From e62fe62af9d3dde6fc719c6a30574304b35902a3 Mon Sep 17 00:00:00 2001
From: Travis Downs <travis.downs@redpanda.com>
Date: Fri, 21 Nov 2025 14:58:19 -0300
Subject: [PATCH 6/6] rptest: speed up BLL check by checking in parallel

We query each node one by one to check the log for bad log lines, but
we can do this in parallel: it puts almost no load on the runner, and
the work happens on the nodes, so let's speed it up.

This results in about a 3x speed in my benchmark, on top of the 3x
speedup from switching to rg (so about 9x overall).
---
 tests/rptest/services/utils.py | 48 ++++++++++++++++++++--------------
 1 file changed, 29 insertions(+), 19 deletions(-)

diff --git a/tests/rptest/services/utils.py b/tests/rptest/services/utils.py
index 3b9ee5355bd50..ac0fee0f0f46b 100644
--- a/tests/rptest/services/utils.py
+++ b/tests/rptest/services/utils.py
@@ -1,9 +1,9 @@
-from collections import defaultdict
 from logging import Logger
 import re
 import time
 from abc import ABC, abstractmethod
-from typing import Any, Generator, Iterable, Mapping, TypedDict
+from typing import Any, Generator, Iterable, TypedDict
+from concurrent.futures import ThreadPoolExecutor, as_completed
 
 from rptest.clients.kubectl import KubectlTool
 
@@ -62,7 +62,7 @@ def elapsed(self) -> float:
             return time.time() - self._start
 
     def elapseds(self) -> str:
-        return f"{self.elapsed:.2f}s"
+        return f"{self.elapsed:.3f}s"
 
     def elapsedf(self, note: str) -> str:
         return f"{note}: {self.elapseds()}"

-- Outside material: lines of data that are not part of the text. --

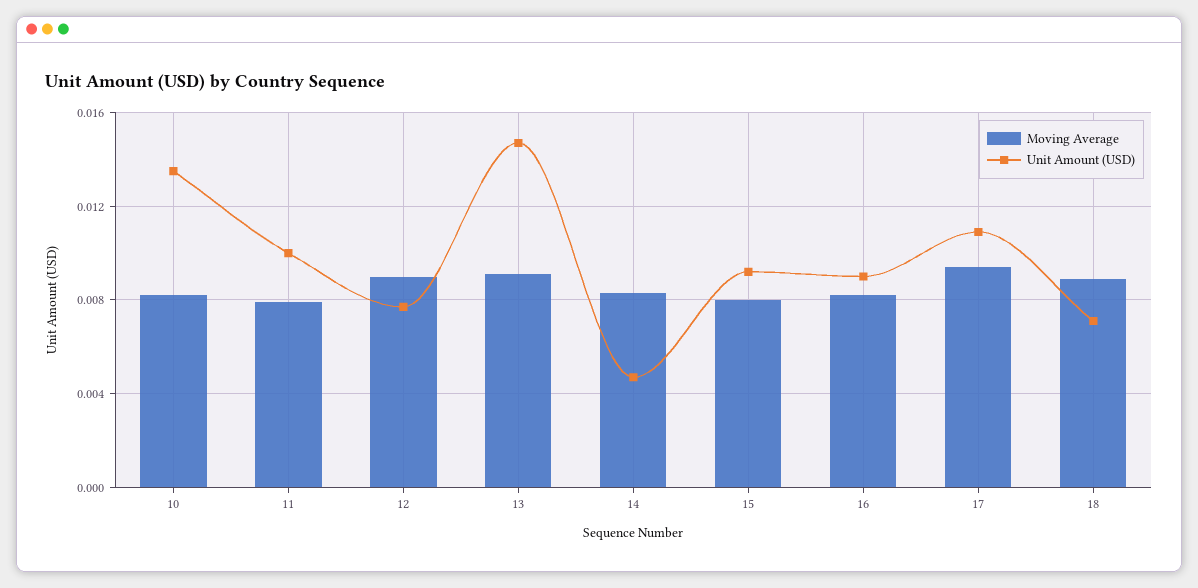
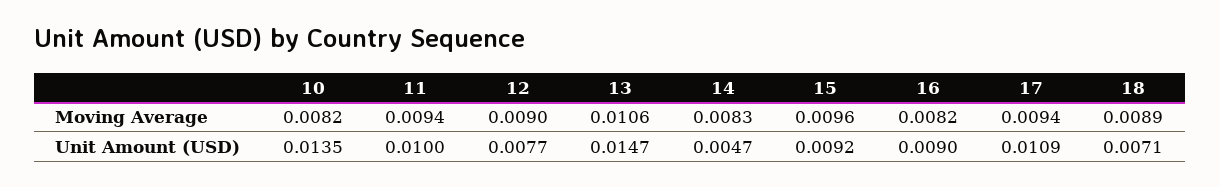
  {
    "Moving Average": {
      "10": 0.0082,
-     "11": 0.008,
+     "11": 0.0094,
      "12": 0.009,
-     "13": 0.009,
+     "13": 0.0106,
      "14": 0.0083,
-     "15": 0.008,
+     "15": 0.0096,
      "16": 0.0082,
      "17": 0.0094,
      "18": 0.0089
    },
    "Unit Amount (USD)": {
      "10": 0.0135,
      "11": 0.01,
      "12": 0.0077,
      "13": 0.0147,
      "14": 0.0047,
      "15": 0.0092,
      "16": 0.009,
      "17": 0.0109,
      "18": 0.0071
    }
  }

@@ -150,7 +150,7 @@ def __init__(
         )
 
         # Prepare matching terms
-        self.match_terms: list[str] = self.DEFAULT_MATCH_TERMS
+        self.match_terms: list[str] = list(self.DEFAULT_MATCH_TERMS)
         if self._raise_on_errors:
             self.match_terms.append("^ERROR")

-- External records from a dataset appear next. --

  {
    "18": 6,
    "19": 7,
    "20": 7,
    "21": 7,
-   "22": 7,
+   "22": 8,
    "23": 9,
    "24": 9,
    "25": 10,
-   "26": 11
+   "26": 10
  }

         self.match_expr: str = " ".join(f'-e "{t}"' for t in self.match_terms)
@@ -203,20 +203,18 @@ def _check_oversized_allocations(self, line: str) -> bool:
         return False
 
     def _search(self, versioned_nodes: VersionedNodes) -> NodeToLines:
-        def make_vl() -> VersionAndLines:
-            return {"version": None, "lines": []}
-
-        bad_lines: defaultdict[ClusterNode | CloudBroker, VersionAndLines] = (
-            defaultdict(make_vl)
-        )
         test_name = self._context.function_name
-        sw = Stopwatch()
-        for version, node in versioned_nodes:
-            sw.start()
+        overall_sw = Stopwatch()
+        overall_sw.start()
+
+        def scan_one(
+            version: str | None, node: ClusterNode | CloudBroker
+        ) -> tuple[ClusterNode | CloudBroker, VersionAndLines]:
+            node_sw = Stopwatch()
+            node_sw.start()
             hostname = self._get_hostname(node)
             self.logger.info(f"Scanning node {hostname} log for errors...")
-            # Prepare/Build capture func shortcut
-            # Iterate
+            vl: VersionAndLines = {"version": version, "lines": []}
             for line in self._capture_log(node, self.match_expr):
                 line = line.strip()
                 # Check if this line holds error
@@ -229,15 +227,27 @@ def make_vl() -> VersionAndLines:
                     allowed = self._check_oversized_allocations(line)
                 # If detected bad lines, log it and add to the list
                 if not allowed:
-                    bad_lines[node]["version"] = version
-                    bad_lines[node]["lines"].append(line)
+                    vl["lines"].append(line)
                     self.logger.warning(
                         f"[{test_name}] Unexpected log line on {hostname}: {line}"
                     )
             self.logger.info(
-                sw.elapsedf(f"##### Time spent to scan bad logs on '{hostname}'")
+                node_sw.elapsedf(f"Time spent to scan bad logs on '{hostname}'")
             )
-        return dict(bad_lines)
+            return node, vl
+
+        bad_lines: NodeToLines = {}
+
+        # Run scans in parallel
+        with ThreadPoolExecutor() as executor:
+            futures = [executor.submit(scan_one, v, n) for v, n in versioned_nodes]
+            for fut in as_completed(futures):
+                node, vl = fut.result()
+                if vl["lines"]:
+                    bad_lines[node] = vl
+
+        self.logger.info(overall_sw.elapsedf("Time spent to scan bad logs overall"))
+        return bad_lines
 
     def search_logs(self, versioned_nodes: VersionedNodes) -> None:
         """